It's not news that the tech sector remains in the doldrums, especially semiconductor stocks, including semiconductor manufacturing equipment. In fact, Citigroup analyst Christopher Danley thinks the semiconductor industry may be in for a bad downturn next year -- perhaps the worst in the past decade.

Of course, this isn't exactly news, as the VanEck Semiconductor ETF is down 29.2% this year.

The thing about cyclical industries like semiconductors, though, is that while they go through busts, they also go through booms. Over time, the semiconductor industry is still set to outgrow the broader economy, as more and more chips go into more devices and enable new applications.

With next year's downturn at least partially priced in, now may be the time to scoop up some beaten-down semi stocks. And one of the sector's leading names just showed confidence by raising its dividend by 15%.

Lam Research continues to raise the bar

Etch and deposition equipment maker Lam Research (LRCX 3.03%) recently announced a 15% increase in its dividend, with an upcoming ex-dividend date on Sept. 13. The new increase, combined with Lam Research's beaten-down share price -- down 38% on the year, in fact -- has pushed the forward dividend yield to a respectable 1.6%.

That's a pretty good starting yield, considering Lam has increased its dividend per share nearly tenfold since 2014. Given that track record, as well as the fact Lam still only pays out a mere 18% of its trailing net income as dividends, and investors can expect those payouts to grow handsomely, not just this year, but also in the years ahead.

Those dividend increases have been helped along by ample share repurchases, which still make up most of Lam's shareholder returns today. Since 2017, shares outstanding have decreased about 25%. Meanwhile, today's beaten-down share price is an opportunity to bring that share count down even further.

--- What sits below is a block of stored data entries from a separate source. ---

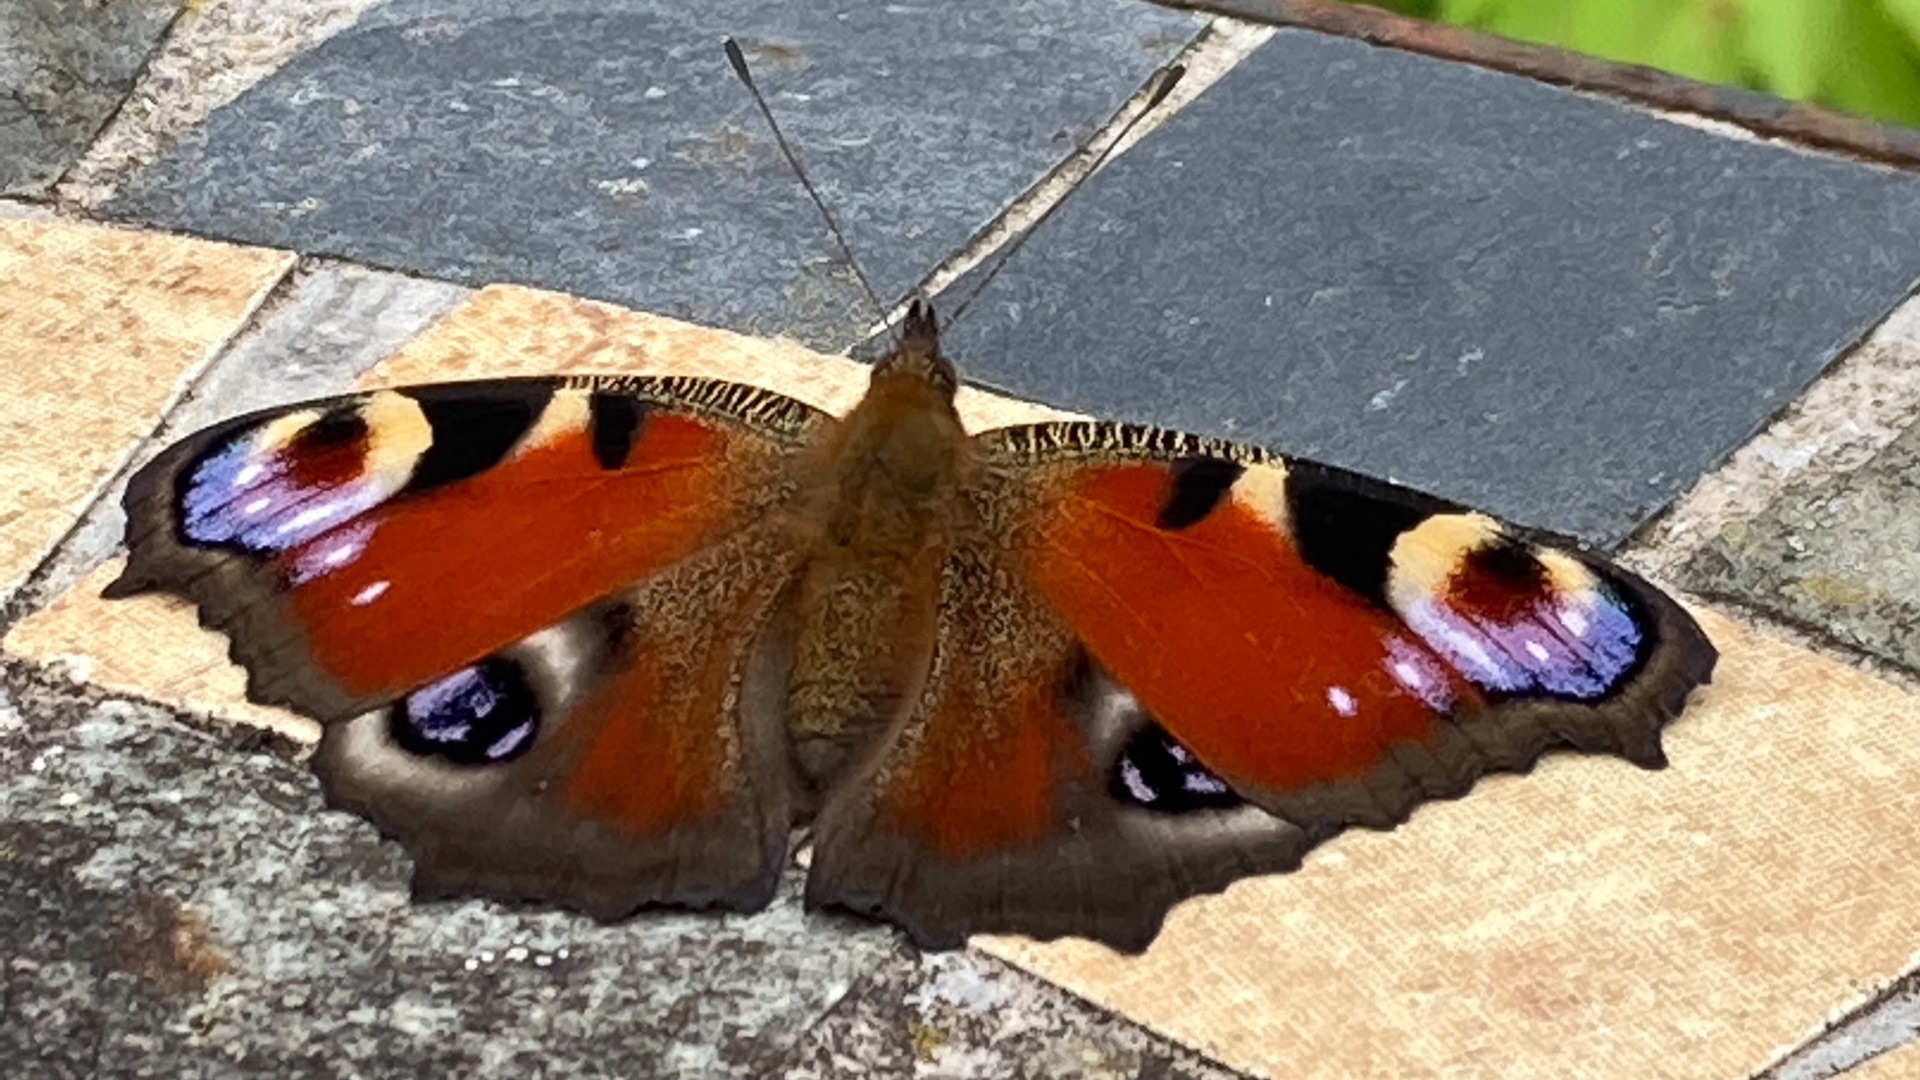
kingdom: Animalia
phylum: Arthropoda
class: Insecta
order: Lepidoptera
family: Nymphalidae
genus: Aglais
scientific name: Aglais io
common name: Dagpåfugleøje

Over the past 12 months, Lam Research repurchased another $3.7 billion in stock. Given Lam's forward guidance for increasing earnings, as well as its growing backlog, it wouldn't be a surprise to see the company match or exceed that level of repurchases this year. That same level of repurchases at today's share price amounts to another 6.1% return of capital to shareholders, for a total shareholder return of 7.7%.

Why the stock is so cheap

Trading at a valuation far below the overall market at just 13.5 times earnings and 11.6 times next year's earnings estimates, there is obviously a fair amount of skepticism about Lam specifically and semiconductor equipment sales generally.

Lam gets a little bit more than half of its equipment sales from the memory sector, and all of the major memory customers have said they will be cutting back on their equipment purchases next year amid industry oversupply.

Yet while memory is going into a downturn, foundry and logic investment still seems like it may hold up. Given that Lam was hampered by supply constraints earlier this year, its backlog should enable foundry and logic sales to hold up relatively well in the coming year.

Remember, Samsung and Intel are investing heavily to try to catch up with Taiwan Semiconductor Manufacturing in leading-edge production. Meanwhile, with the passage of the CHIPS Act in the U.S. and other semiconductor subsidies passing in Europe, the buildout of foundries in those regions for strategic reasons should keep foundry equipment sales positive, even if end demand softens in the near term. Furthermore, there is still a shortage of some lagging-edge chips for autos and other devices, so those investments should carry into next year as well. These factors may smooth out equipment spending more than some think.

When investors worry about the short term, think long term

The good thing about the semiconductor industry is that as long as digitization moves forward, semiconductors and semiconductor equipment will as well, once we get past the current uncertainty. When zooming out, Lam looks like a growth stock, not a cyclical one.

LRCX Revenue (TTM) Chart

LRCX Revenue (TTM) data by YCharts

While the large drawdowns are unpleasant, the upside of Lam's volatility is that it affords management the opportunity to repurchase a good amount of stock every time the stock swoons, lowering the share count and boosting earnings and dividends per share.

While no one knows exactly how deep the semiconductor downturn will be or how low the stock will go, history has shown these big pullbacks are often great opportunities to buy semiconductor equipment stocks like Lam on the cheap.

With the increased dividend payout coming in the next two weeks, today could very well be one of those times.